司がNYに行ってから残り1年の私の高校生活は寂しさを感じないぐらい忙しかった。
学校とバイト、そして、今まで司との時間をレッスンの時間に当てた。


司のお母さんが日本に来た時には、バイト先の喫茶店に来てくれ、芽衣子さんと思い出話に花を咲かせていた。

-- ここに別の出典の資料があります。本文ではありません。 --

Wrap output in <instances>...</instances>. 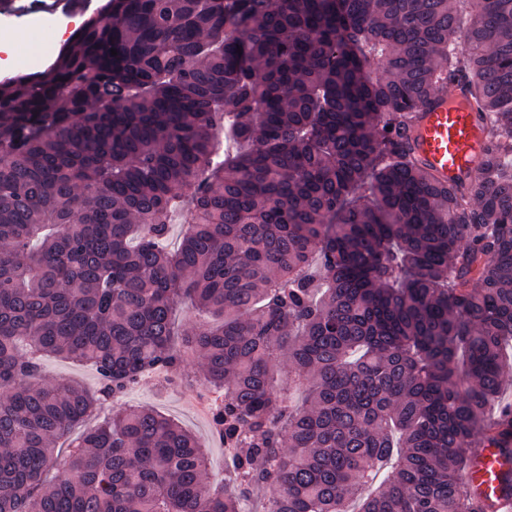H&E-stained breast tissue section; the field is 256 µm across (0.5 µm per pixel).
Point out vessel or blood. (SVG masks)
<instances>
[{"label": "vessel or blood", "instance_id": "vessel-or-blood-1", "mask_svg": "<svg viewBox=\"0 0 512 512\" xmlns=\"http://www.w3.org/2000/svg\"><path fill=\"white\" fill-rule=\"evenodd\" d=\"M489 134L487 120L472 112L459 90L437 95L426 111L417 113L408 131L411 155L436 179L472 182L477 177ZM507 464L498 449L481 451V462L470 478L480 484L495 504L496 512H512V499L499 491L498 473Z\"/></svg>", "mask_w": 512, "mask_h": 512}]
</instances>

「楓がね、つくしちゃんがメープルホテルで働きたいって言ってるってものすごく喜んでたのよ。」
「そうですか?」
「もう、楓の娘のようね。」
「へへっ。良くしてもらってます。」
「この後もご飯に行くんでしょ?」
「はい。」
「司くんの話、いっぱい聞いておいでね。」
「……はい。」


こんな風に、彼がいない間、司のお母さんやお姉さんが時々日本に来ては、ご飯に連れて行ってくれて、司の近況を教えてくれるようになった。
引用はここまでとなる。